The evidence of two very different policies upstream
Polluted drinking water
Dominic Pileggi at the Open Space Music Fest 2013
The Concord Township supervisors stood at the entrance to the Open Space Music Fest last August and literally asked people as they arrived if they were Concord Township residents, making it all too clear that the concerns of other stakeholders who live in or near Beaver Valley or who have been using the wildlife refuge for years will not be considered. This deliberate exclusion of dissenters and opponents from having a voice in protesting something that directly impacts them is pure tyranny. The impact of Concord’s unchecked, dense development is felt by everyone who lives in the vicinity of Concord. Increased traffic congestion, greater pollution and noise, lost viewsheds and recreational opportunities, and vanishing open space do not respect township, county, and state boundaries. The Concord supervisors would say that’s the price of progress, or sing “property rights” in five part harmony, but we know who wrote that song. Just as a landowner has no right to situate a nuclear waste dump in a residential neighborhood, that same landowner’s property rights should be weighed against the public good when the question of development arises. If public officials won't protect the rights of all interested parties, then stakeholders have to stand up and demand that their interests be considered. One way to do this is to come to the meetings on August 18th and September 2nd.

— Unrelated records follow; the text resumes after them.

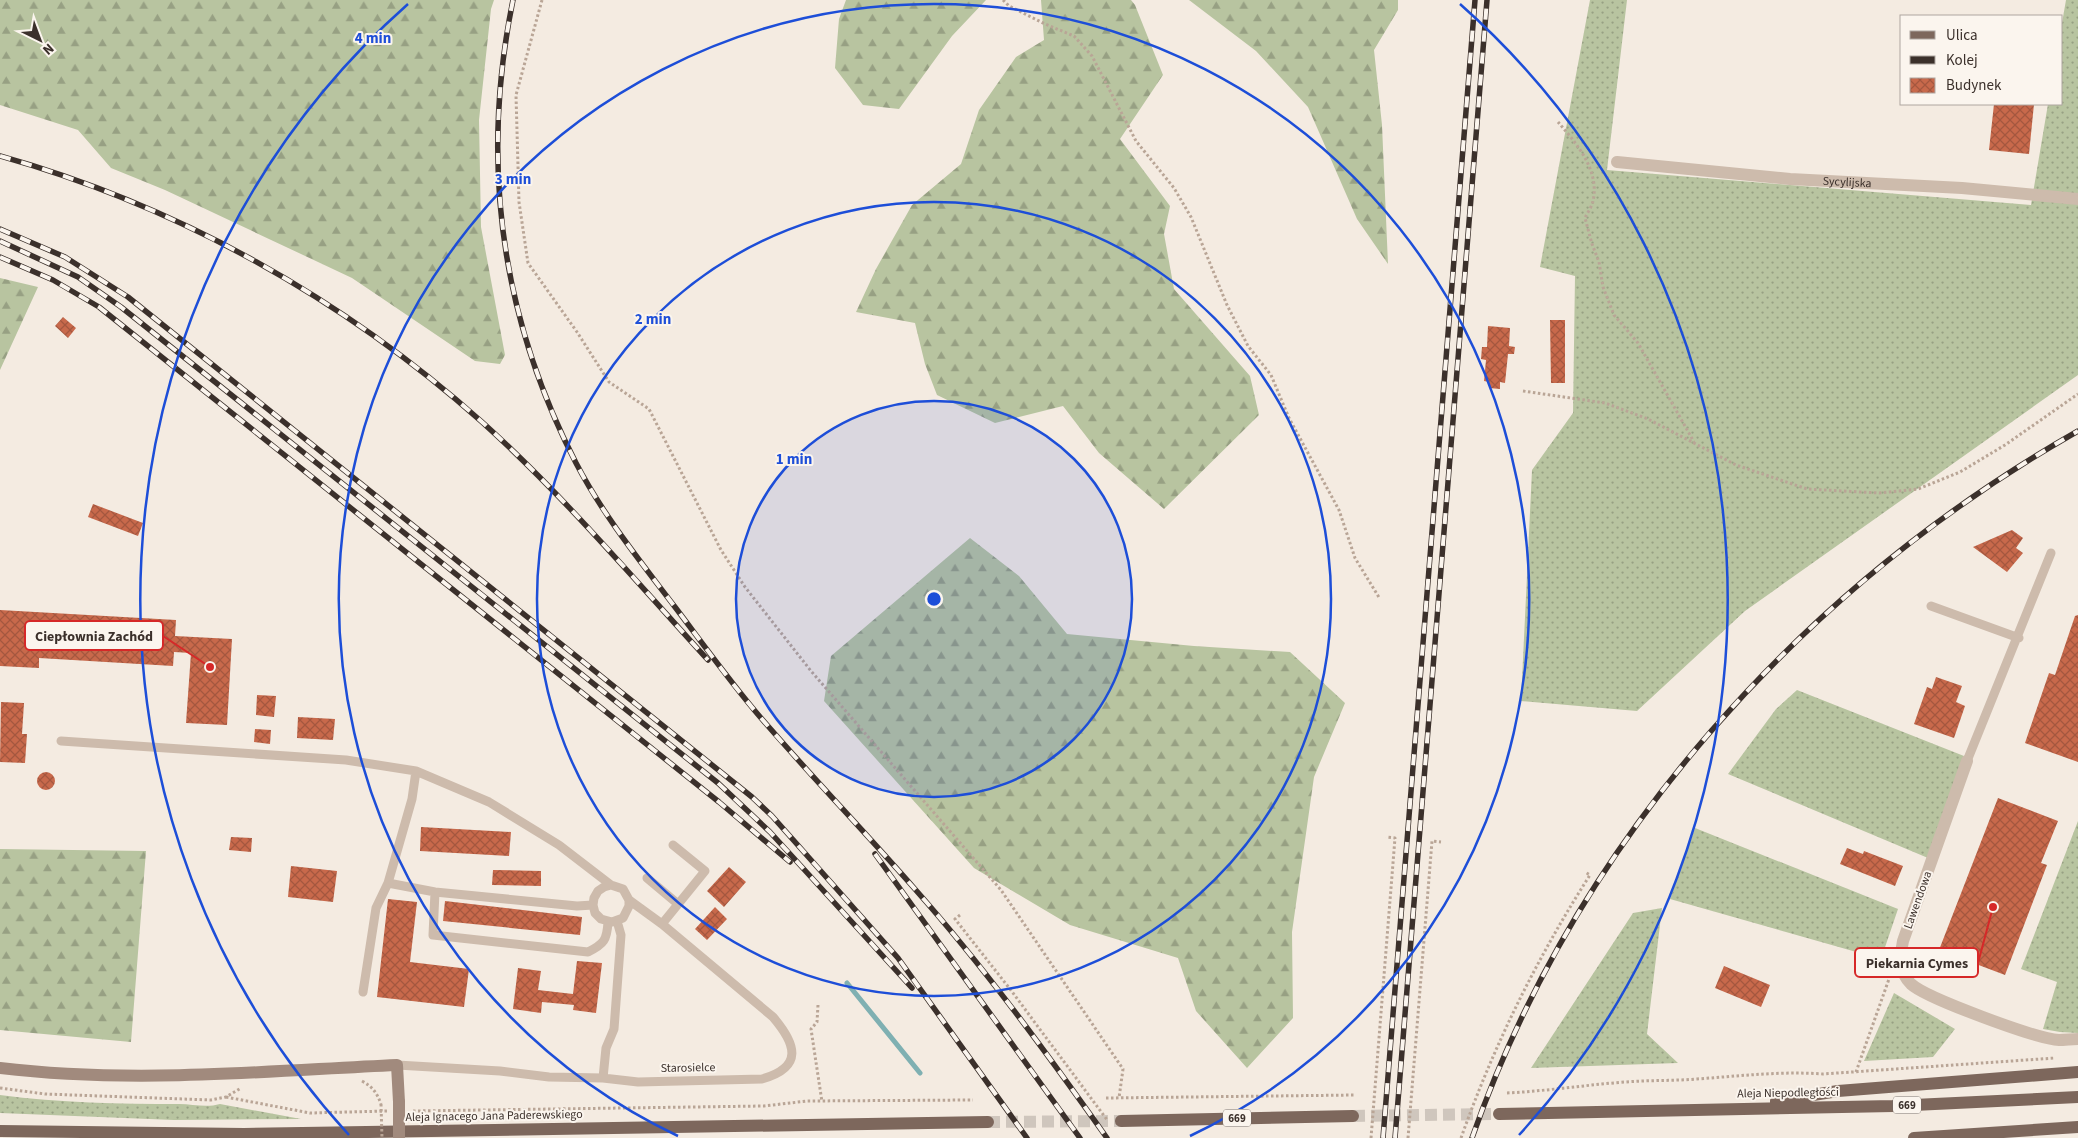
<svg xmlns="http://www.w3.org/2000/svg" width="2078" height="1138" font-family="'Source Sans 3',sans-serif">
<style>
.grass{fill:url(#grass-dots)}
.forest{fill:url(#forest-firs)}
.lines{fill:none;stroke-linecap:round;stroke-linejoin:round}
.stream{stroke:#7fb0b2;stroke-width:5}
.building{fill:url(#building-cross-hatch)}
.primary-tunnel{stroke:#cfc6bd;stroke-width:12;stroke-dasharray:12 6;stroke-linecap:butt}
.path{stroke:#b9a596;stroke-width:3;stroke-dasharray:2.5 2.5;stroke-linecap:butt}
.lane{stroke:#cdbbac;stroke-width:9}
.street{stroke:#cdbbac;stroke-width:12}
.secondary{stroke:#a18a7d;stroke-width:12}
.primary{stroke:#7d675c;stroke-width:12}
.rail-casing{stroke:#3b302b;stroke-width:5.5}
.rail{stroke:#fbf5ee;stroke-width:4;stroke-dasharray:11;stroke-linecap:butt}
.path-bridge{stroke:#b9a596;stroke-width:3;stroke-dasharray:2.5 2.5;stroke-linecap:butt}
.secondary-bridge{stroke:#a18a7d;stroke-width:12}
.ring{fill:none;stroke:#1d4ed8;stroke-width:2.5}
.labels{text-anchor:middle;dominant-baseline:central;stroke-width:4;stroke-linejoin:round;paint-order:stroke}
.shield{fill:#fbf5ee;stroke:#756b66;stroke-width:1}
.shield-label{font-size:11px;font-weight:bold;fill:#3b302b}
.street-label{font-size:12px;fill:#3b302b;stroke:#fbf5ee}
.centre{fill:#1d4ed8;stroke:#fbf5ee;stroke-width:2.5}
.ring-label{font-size:15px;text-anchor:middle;font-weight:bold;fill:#1d4ed8;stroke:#fbf5ee;stroke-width:4;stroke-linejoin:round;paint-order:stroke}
.leader{fill:none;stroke:#d62828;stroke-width:2}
.callout-dot{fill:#d62828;stroke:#fbf5ee;stroke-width:2}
.callout{fill:#fbf5ee;stroke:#d62828;stroke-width:2}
.callout-label{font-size:14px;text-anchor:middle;font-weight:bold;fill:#3b302b}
</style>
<defs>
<pattern id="grass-dots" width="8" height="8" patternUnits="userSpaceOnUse" patternTransform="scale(1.25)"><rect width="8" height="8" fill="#b8c4a0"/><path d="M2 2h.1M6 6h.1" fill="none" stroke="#97a083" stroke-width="1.8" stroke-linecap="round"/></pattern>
<pattern id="forest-firs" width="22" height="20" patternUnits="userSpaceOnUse" patternTransform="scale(1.25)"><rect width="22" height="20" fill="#b8c4a0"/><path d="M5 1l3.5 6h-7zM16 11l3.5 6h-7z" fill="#97a083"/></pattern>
<pattern id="building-cross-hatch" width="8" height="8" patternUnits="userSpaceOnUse" patternTransform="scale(1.25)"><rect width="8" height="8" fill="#c8694b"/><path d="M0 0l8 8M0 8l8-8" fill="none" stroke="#a4573f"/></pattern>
</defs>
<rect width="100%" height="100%" fill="#f4ebe1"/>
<path class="grass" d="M 1590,0 L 1627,0 L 1607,170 L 2031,205 L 2048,104 L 2062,104 L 2062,23 L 2066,0 L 2078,0 L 2078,375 L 1745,611 L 1637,711 L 1521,701 L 1532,470 L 1573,413 L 1575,276 L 1540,267 Z
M 1797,690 L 1964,756 L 1928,858 L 1728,774 L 1776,709 Z
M 2078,821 L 2078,1033 L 2060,1032 L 2043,1029 L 2057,982 L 2021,969 Z
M 1695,828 L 1898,909 L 1881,959 L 1670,899 Z
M 1662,908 L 1647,1034 L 1678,1063 L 1531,1068 L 1633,913 Z
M 1894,993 L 1955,1029 L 1933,1057 L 1864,1061 Z
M 0,1095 C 60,1103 119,1104 179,1104 C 193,1104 206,1108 220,1104 L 301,1119 L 174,1120 L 0,1113 Z"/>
<path class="forest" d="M 0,0 L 494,0 L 491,9 L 479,120 L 481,227 L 505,355 L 500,364 L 475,361 L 352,278 L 165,190 L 111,168 L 78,130 L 0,105 Z
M 846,0 L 986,0 L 952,36 L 899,109 L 863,105 L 835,68 L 839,19 Z
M 1041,0 L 1131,0 L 1135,5 L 1163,75 L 1120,139 L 1170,206 L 1164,234 L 1174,289 L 1250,376 L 1259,415 L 1164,509 L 1099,453 L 1063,406 L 995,423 L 937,395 L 925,364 L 915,323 L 856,312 L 876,269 L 912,205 L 961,164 L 979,110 L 1016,57 L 1044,40 Z
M 1189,0 L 1398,0 L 1398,10 L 1374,50 L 1382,125 L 1388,264 L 1357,219 L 1308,107 L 1256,51 Z
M 0,278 L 38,287 L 0,370 Z
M 970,538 L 1019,576 L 1067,634 L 1194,646 L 1290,652 L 1345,703 L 1314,777 L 1292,932 L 1293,1018 L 1247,1068 L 1196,1011 L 1178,958 L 1070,925 L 974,868 L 824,701 L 831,656 Z
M 0,849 L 146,851 L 131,1042 L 0,1030 Z"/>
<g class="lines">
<path class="stream" d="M 847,983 L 920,1073"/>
</g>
<path class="building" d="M 1994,104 L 2034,104 L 2029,154 L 1989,150 Z
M 63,317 L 76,328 L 68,338 L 55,326 Z
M 1550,320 L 1565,320 L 1565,383 L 1551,383 Z
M 1488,326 L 1510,328 L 1509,346 L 1515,347 L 1514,354 L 1508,354 L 1505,383 L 1500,382 L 1500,389 L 1489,388 L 1489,382 L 1484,381 L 1486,360 L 1481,359 L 1482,347 L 1487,347 Z
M 93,504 L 143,523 L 138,536 L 88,517 Z
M 2012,530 L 2023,538 L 2016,548 L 2023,553 L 2007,572 L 1973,547 Z
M 0,610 L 176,620 L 175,636 L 232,639 L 227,725 L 186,723 L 191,653 L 174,652 L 173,666 L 39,658 L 39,668 L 0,666 Z
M 2078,615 L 2078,762 L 2025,743 L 2049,673 L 2055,675 L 2075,616 Z
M 1936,677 L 1962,686 L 1956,702 L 1965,706 L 1954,738 L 1914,724 L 1927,687 L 1932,689 Z
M 257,695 L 276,696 L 274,717 L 256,715 Z
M 1,702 L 24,703 L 22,734 L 27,734 L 25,763 L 0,762 Z
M 298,717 L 335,719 L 333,740 L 297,738 Z
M 255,729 L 271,730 L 270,744 L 254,742 Z
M37 781a9 9 0 1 1 18 0a9 9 0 1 1-18 0Z
M 1998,798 L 2058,821 L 2041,863 L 2047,865 L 2005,975 L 1939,950 Z
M 421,827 L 511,832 L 509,856 L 420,851 Z
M 231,837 L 252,838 L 251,852 L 229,850 Z
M 1847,848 L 1863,854 L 1864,851 L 1903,866 L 1895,886 L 1840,864 Z
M 291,866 L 337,871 L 333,902 L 288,897 Z
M 729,867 L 746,882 L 724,907 L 707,891 Z
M 493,870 L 541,871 L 541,886 L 492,885 Z
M 388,899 L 417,902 L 410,962 L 469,969 L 464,1007 L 377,997 Z
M 445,901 L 582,917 L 580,935 L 443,921 Z
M 715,907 L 727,919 L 707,940 L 695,929 Z
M 577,961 L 602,963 L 596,1013 L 573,1010 L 574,1005 L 542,1002 L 541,1013 L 513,1009 L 518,968 L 541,971 L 538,990 L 573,994 Z
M 1724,966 L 1770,985 L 1761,1007 L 1715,988 Z"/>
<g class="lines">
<path class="primary-tunnel" d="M 1353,1116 L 1499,1114
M 988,1122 L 1121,1121"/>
<path class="path" d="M 542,0 L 516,95 L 519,202 L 528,263 L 577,332 L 609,382 L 649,409 L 721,550 L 745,587 L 811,671 L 1001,890 L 1123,1069 L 1119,1098
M 1003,0 L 1009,6 L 1045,24 L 1074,36 L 1092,56 L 1136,141 L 1174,188 L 1191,217 L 1227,305 L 1248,346 L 1271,375 L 1289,418 L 1339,510 L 1355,558 L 1380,599
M 1558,122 C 1576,143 1600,170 1593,201 C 1592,207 1587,213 1585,218 L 1592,244 L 1599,262 L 1603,287 L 1614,315 L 1638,343 L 1694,442
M 1523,391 L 1605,403 L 1648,419 L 1736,465 L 1807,489 L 1879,493 L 1918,489 L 1960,472 L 2005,445 L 2078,394
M 960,915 L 955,919 L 1010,989 L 1108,1121
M 818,1005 L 817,1022 L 811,1029 L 822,1102
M 1856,1072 L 1889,979
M 362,1081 C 373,1087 377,1093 381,1104
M 0,1088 L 45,1094 L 211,1100 L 226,1097 L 241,1088
M 1507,1093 C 1547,1091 1585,1085 1625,1082 C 1649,1080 1673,1081 1697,1079 C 1740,1076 1780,1071 1823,1074 L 2055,1058
M 226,1097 L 310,1113 L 387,1111
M 1106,1098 L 1355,1095
M 413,1111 L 764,1106 L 807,1101 L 973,1100
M 1371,1138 L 1395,838 L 1386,837
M 1408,1138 L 1432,841 L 1441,842
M 1461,1138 C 1494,1045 1537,958 1590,875 L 1585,872"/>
<path class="lane" d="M 1931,606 L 2019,638
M 61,741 L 346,760 L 416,771 L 489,802 L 559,845 L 611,885 L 623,889 L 629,900 L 629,906 L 623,918 L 612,922 L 601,919 L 595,913 L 593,905 L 594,898 L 598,891 L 604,887 L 611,885
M 1967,761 L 2051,553
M 647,878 L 678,904
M 388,883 L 435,892 L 577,906 L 593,905
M 435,892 L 433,935 L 588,952 C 604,944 607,940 608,922
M 662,924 L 705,871 L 673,845
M 363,992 L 376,908 L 388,883 L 412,799 L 416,771
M 397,1065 L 500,1071 L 549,1077 L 603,1078 L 638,1082 L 762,1079 C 804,1067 796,1044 773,1017 L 662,924 L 629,900
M 603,1078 L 606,1048 L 614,1029 L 621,935 L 617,921"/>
<g class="street">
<path id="s1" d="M 1617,162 L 1790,179 L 1962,188 L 2078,199"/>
<path d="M 1967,761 L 1903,941 C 1900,957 1898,971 1911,984 C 1926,998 2037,1039 2059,1040 C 2065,1040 2072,1039 2078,1039"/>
</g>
<path class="secondary" d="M 0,1068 C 133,1084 264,1071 397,1065 L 399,1102"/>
<path class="primary" d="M 1776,1101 L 1838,1091 L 2078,1072
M 1499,1114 L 1893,1106 L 2078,1097
M 1121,1121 L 1353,1116
M 0,1131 L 244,1134 L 988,1122
M 1914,1138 L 2078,1127"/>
<defs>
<path id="rail" d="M 513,0 C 480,161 501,317 576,463 C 603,515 640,561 675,607 C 703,644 731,683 761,718 C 811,776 864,831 914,888 C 984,967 1046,1052 1107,1138
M 0,156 C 178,206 344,299 482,422 C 563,495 634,579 708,660
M 0,229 L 65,257 L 128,297 L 752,797 L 772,816 L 898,958 L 1027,1138
M 0,241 L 78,277 L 121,307 L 718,783 L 770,832 L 912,988
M 0,257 L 53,280 L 99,307 L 719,802 L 790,862
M 875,854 L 1080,1138
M 1383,1138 L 1475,0
M 1395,1138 L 1487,0
M 1472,1138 C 1577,838 1804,587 2078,431"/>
</defs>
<use href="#rail" class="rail-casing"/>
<use href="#rail" class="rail"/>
<path class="path-bridge" d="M 381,1104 L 382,1138"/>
<path class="secondary-bridge" d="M 399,1102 L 399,1138"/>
</g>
<circle cx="934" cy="599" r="198" fill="#1d4ed8" fill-opacity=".12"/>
<g class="ring">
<circle cx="934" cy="599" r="198"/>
<circle cx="934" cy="599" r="397"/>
<path d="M678 1136A595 595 0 1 1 1190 1136"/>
<path d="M349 1135A794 794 0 0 1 408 4M1460 4A794 794 0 0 1 1519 1135"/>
</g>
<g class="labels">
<g class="shield">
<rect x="1893" y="1096.5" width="28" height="17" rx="4"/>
<rect x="1223" y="1109.5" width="28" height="17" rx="4"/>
</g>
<g class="shield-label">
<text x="1907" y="1105">669</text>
<text x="1237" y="1118">669</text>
</g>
<g class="street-label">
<text stroke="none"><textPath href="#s1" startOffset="231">Sycylijska</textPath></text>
<text transform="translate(1918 900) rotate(-70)">Lawendowa</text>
<text transform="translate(688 1068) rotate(-1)">Starosielce</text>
<text transform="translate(1788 1093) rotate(-1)">Aleja Niepodległości</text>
<text transform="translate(494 1116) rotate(-1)">Aleja Ignacego Jana Paderewskiego</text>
</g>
</g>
<circle cx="934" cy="599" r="8" class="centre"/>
<g class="ring-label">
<text x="373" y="43">4 min</text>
<text x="513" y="184">3 min</text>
<text x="653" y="324">2 min</text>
<text x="794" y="464">1 min</text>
</g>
<path class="leader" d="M210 667L163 636M1993 907L1978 963"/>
<g class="callout-dot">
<circle cx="210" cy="667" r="5"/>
<circle cx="1993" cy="907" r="5"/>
</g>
<g class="callout">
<rect x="25" y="621" width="138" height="29" rx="5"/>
<rect x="1855" y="948" width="123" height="29" rx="5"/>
</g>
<g class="callout-label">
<text x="94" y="641">Ciepłownia Zachód</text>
<text x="1917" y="968">Piekarnia Cymes</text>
</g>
<rect x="1900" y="15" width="162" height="90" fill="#fbf5ee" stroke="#aea6a0"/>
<rect x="1910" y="31" width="25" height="8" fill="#7d675c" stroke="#aea6a0"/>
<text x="1946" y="40" font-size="15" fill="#3b302b">Ulica</text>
<rect x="1910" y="56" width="25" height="8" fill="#3b302b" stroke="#aea6a0"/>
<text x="1946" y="65" font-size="15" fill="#3b302b">Kolej</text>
<rect x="1910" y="78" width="25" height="15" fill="url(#building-cross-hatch)" stroke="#aea6a0"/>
<text x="1946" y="90" font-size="15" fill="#3b302b">Budynek</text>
<g transform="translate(40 40) rotate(138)" stroke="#fbf5ee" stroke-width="4" paint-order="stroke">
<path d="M0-4L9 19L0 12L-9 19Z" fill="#3b302b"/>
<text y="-8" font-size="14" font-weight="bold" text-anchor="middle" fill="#3b302b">N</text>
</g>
</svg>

Apathy is the cause of all environmental problems
We’ve saved the worst tyranny for last. We would not be coping with such huge losses of open space if we all paid closer attention to our local government. If we showed even the slightest interest in the affairs of township government, we would not have seen the addition of 10,000 residents to Concord Township in the past 10 years. We would not be wasting time in traffic jams. We would not have seen the astronomical increase in our school tax bills. And we certainly wouldn’t be fighting to preserve Beaver Valley. It would have been purchased from Woodlawn and set aside as open space long ago. If people paid a little more attention to what’s going on in their community, Delaware County could have turned out a lot more like Chester, Bucks, or Burlington Counties. We have no one to blame but ourselves. We’ve been arm chair quarterbacks criticizing the plays that have been made on the field. We’ve not realized that we actually had to suit up and get in the game. Democracy has to be a participatory sport if we’re to protect our quality of life.